-- Aim of the task --
Copy the records exactly, leaving out every picture.

Supplied entries: Begin

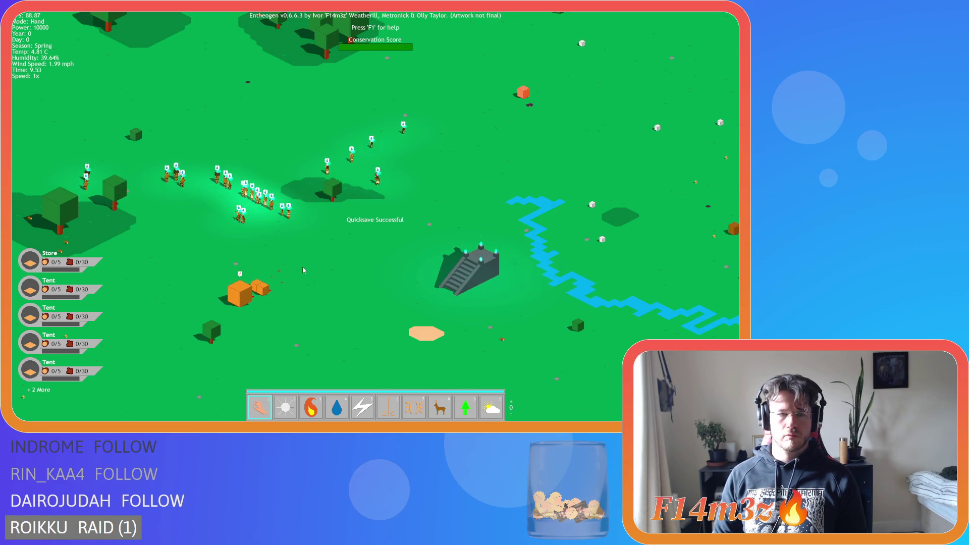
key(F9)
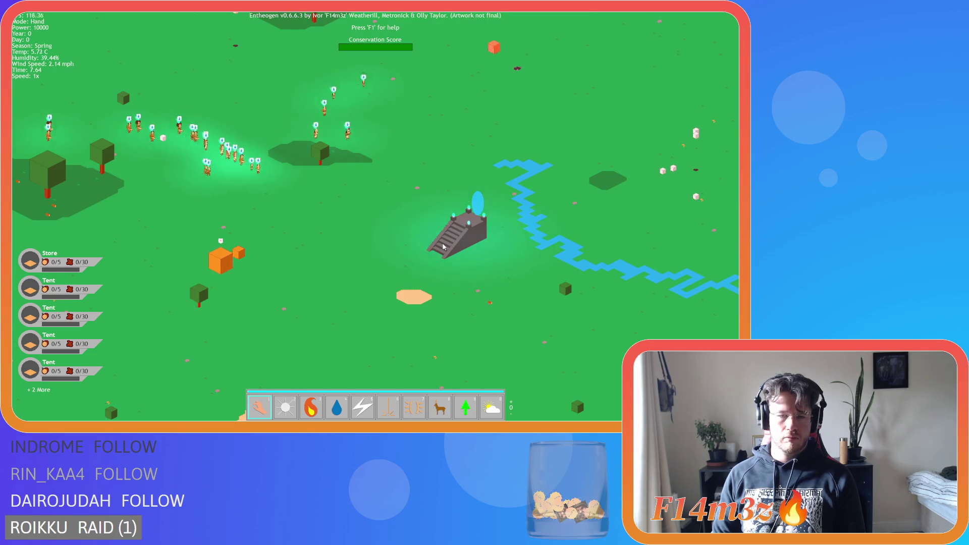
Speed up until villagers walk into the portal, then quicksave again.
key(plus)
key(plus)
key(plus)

Supplied entries: End

-- Expected output --
key(F9)
Speed up until villagers walk into the portal, then quicksave again.
key(plus)
key(plus)
key(plus)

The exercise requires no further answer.